DENPASAR, BALIPOST.com – Gubernur Bali Wayan Koster telah meluncurkan Peraturan Gubernur (Pergub) Nomor 24 Tahun 2020 tentang Pelindungan Danau, Mata Air, Sungai dan Laut. Pergub ini bertujuan untuk melindungi sumber air berdasarkan nilai-nilai Sad Kerthi yang saat ini kondisinya semakin menurun, baik dari segi kualitas maupun kuantitas.
Padahal, air bagi masyarakat Bali berfungsi sebagai sumber kehidupan. Bahkan menjadi sarana upacara keagamaan.
Wakil Ketua III DPRD Bali Tjok Gde Asmara Putra Sukawati mengingatkan, Bali tidak lepas dan unsur sekala dan niskala. Keduanya kini dipadukan dalam upaya melindungi lingkungan alam Pulau Dewata.
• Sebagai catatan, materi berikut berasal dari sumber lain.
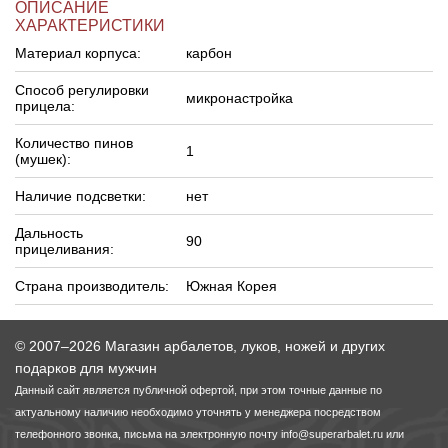
ОПИСАНИЕ
ХАРАКТЕРИСТИКИ
Материал корпуса:
карбон
Способ регулировки
микронастройка
прицела:
Количество пинов
1
(мушек):
Наличие подсветки:
нет
Дальность
90
прицеливания:
Страна производитель:
Южная Корея
© 2007–2026 Магазин арбалетов, луков, ножей и других
подарков для мужчин
Данный сайт является публичной офертой, при этом точные данные по
актуальному наличию необходимо уточнять у менеджера посредством
телефонного звонка, письма на электронную почту
info@superarbalet.ru
или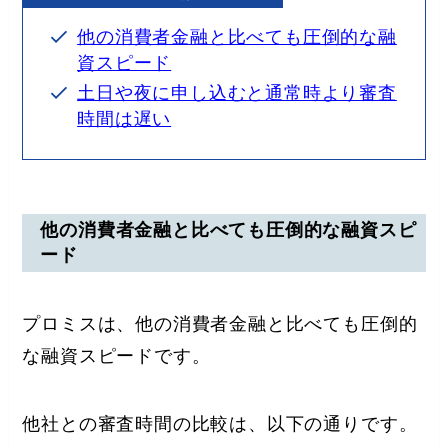
他の消費者金融と比べても圧倒的な融
資スピード
土日や夜に申し込むと通常時より審査
時間は遅い
他の消費者金融と比べても圧倒的な融資スピ
ード
プロミスは、他の消費者金融と比べても圧倒的
な融資スピードです。
他社との審査時間の比較は、以下の通りです。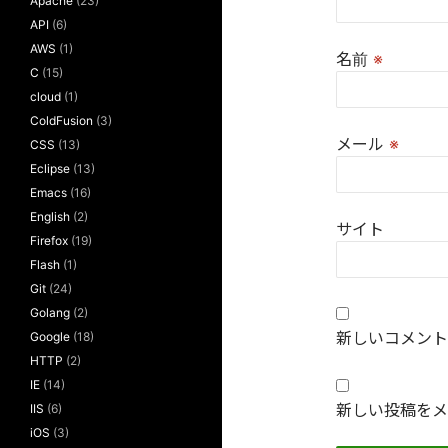
Apache
(23)
API
(6)
AWS
(1)
名前
※
C
(15)
cloud
(1)
ColdFusion
(3)
メール
※
CSS
(13)
Eclipse
(13)
Emacs
(16)
English
(2)
サイト
Firefox
(19)
Flash
(1)
Git
(24)
Golang
(2)
新しいコメント
Google
(18)
HTTP
(2)
IE
(14)
新しい投稿をメ
IIS
(6)
iOS
(3)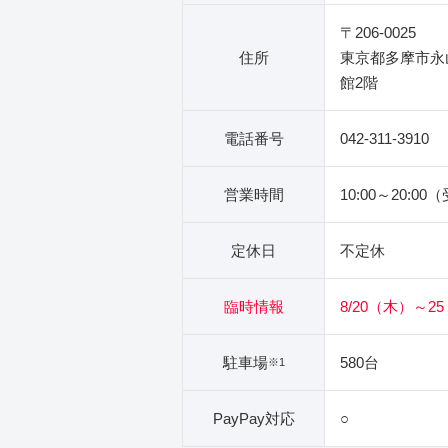
〒206-0025
住所
東京都多摩市永
館2階
電話番号
042-311-3910
営業時間
10:00～20:00
定休日
不定休
臨時情報
8/20（木）～2
駐車場
580台
※1
PayPay対応
○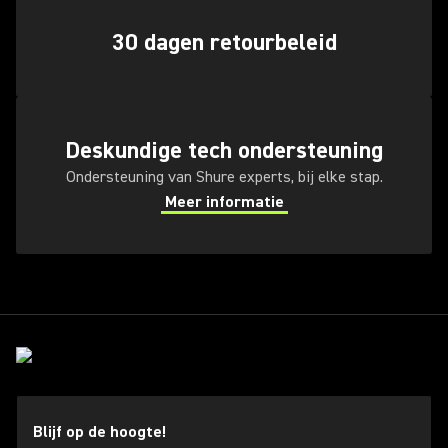
30 dagen retourbeleid
Deskundige tech ondersteuning
Ondersteuning van Shure experts, bij elke stap.
Meer informatie
Blijf op de hoogte!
Terutama air sebagai sumber kehidupan lewat terbitnya Pergub Nomor 24 Tahun 2020 tentang Pelindungan Danau, Mata Air, Sungai dan Laut. Perpaduan unsur sekala dan niskala diyakini akan membuahkan hasil yang baik terkait upaya pelindungan tersebut. “Secara garis besar, pergub ini bagus. Selain kita melakukan secara sekala, kita juga kan harus melakukan secara niskala. Kita percaya itu, karena semua bebantenan pasti ada sastranya. Kalau kita ikuti pasti jalan,” ujarnya.
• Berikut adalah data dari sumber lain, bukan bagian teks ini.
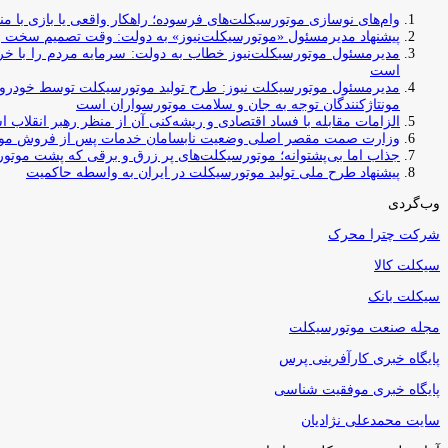
وام‌های نوسازی موتورسیکلت‌های فرسوده؛ راهکار واقعی یا بازی با منابع کشور؟ / جایگزینی کامل فرس
پیشنهاد مدیرمسئول «موتورسیکلت‌نیوز» به دولت: وقت تصمیم سخت رس
مدیرمسئول موتورسیکلت‌نیوز خطاب به دولت: سرمایه مردم را با خری
است
مدیرمسئول موتورسیکلت نیوز: طرح تولید موتورسیکلت توسط خودروسازا
مونتاژکنندگان توجه به جان و سلامت موتورسواران است
الزامات مقابله با فساد اقتصادی و ریشه‌کنی آن از منظر رهبر انقلاب 
وزارت صمت مقصر اصلی وضعیت نابسامان خدمات پس از فروش مو
جذاب اما بی‌پشتوانه؛ موتورسیکلت‌های پر زرق‌ و برقی که پشت موتور
پیشنهاد طرح ملی تولید موتورسیکلت در ایران به واسطه حاکمیت
وب‌گردی
شرکت چترا محرک
سیکلت کالا
سیکلت بانک
مجله صنعت موتورسیکلت
پایگاه خبری کارآفرینی پرس
پایگاه خبری موفقیت شناسی
سایت محمدعلی نژادیان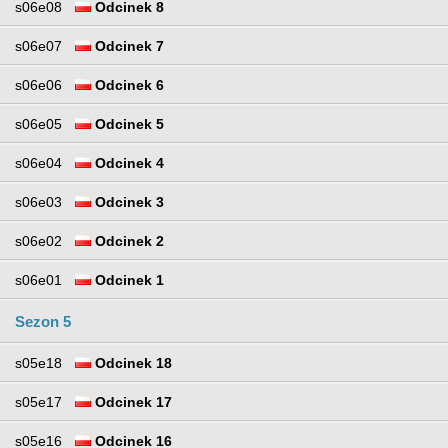
s06e08
Odcinek 8
s06e07
Odcinek 7
s06e06
Odcinek 6
s06e05
Odcinek 5
s06e04
Odcinek 4
s06e03
Odcinek 3
s06e02
Odcinek 2
s06e01
Odcinek 1
Sezon 5
s05e18
Odcinek 18
s05e17
Odcinek 17
s05e16
Odcinek 16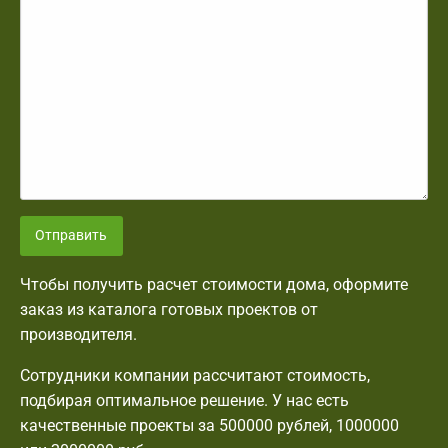
Отправить
Чтобы получить расчет стоимости дома, оформите
заказ из каталога готовых проектов от
производителя.
Сотрудники компании рассчитают стоимость,
подбирая оптимальное решение. У нас есть
качественные проекты за 500000 рублей, 1000000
Terlebih, lanjut Tjok Asmara, para leluhur di Bali sudah mengajarkan keseimbangan sekala dan niskala. Salah satunya yang tertuang dalam filosofi Tri Hita Karana. Berkaitan dengan implementasi pergub, pemerintah sekarang memang harus mulai melindungi sumber mata air.
Bukan hanya kelebutan, sungai atau danau, tetapi juga hutan yang merupakan daerah resapan air. “Hutan harus tetap ada. Seperti penyangga sungai dengan daratan dari Bangli sampai Badung, Denpasar harus hijau sebenarnya untuk menahan air hujan turun ke sungai. Itu sebabnya, pohon harus banyak ditanam di pinggiran sungai,” jelasnya.
Bicara air sebagai sumber kehidupan, Tjok Asmara menyebut debit air tanah kini terus turun setiap tahun. Untuk mengembalikannya, maka perlu dilakukan penghijauan.
Selain itu, jangan lagi ada pembangunan hotel di sempadan sungai yang merupakan penahan air. Upaya ini sekaligus untuk mengurangi risiko bencana seperti banjir dan tanah longsor saat musim hujan. “Secara kasat mata kita lihat, air bersih banyak ada. Tapi dalam tanah, kita tidak tahu,” imbuh politisi Demokrat ini.
Tjok Asmara menambahkan, pohon yang ditanam akan lebih elok jika bermanfaat pula bagi masyarakat. Seperti bambu yang memiliki nilai ekonomi sekaligus daya tampung air tinggi, sehingga cukup bagus untuk mengisi pori-pori tanah menjadi air tanah.
Secara niskala, ada hari baik ataupun wuku kapan boleh menanam atau menebang pohon serta kapan pohon itu diupacarai. Di balik itu semua, rupanya ada fungsi yang terkait dengan upaya pelindungan lingkungan alam. ‘’Kalau pas wuku-nya kita tebang, bambu itu tidak ada air di dalamnya. Kalau masih muda kita tebang, kan keluar airnya, pasti dimakan rayap itu bambunya,’’ jelasnya.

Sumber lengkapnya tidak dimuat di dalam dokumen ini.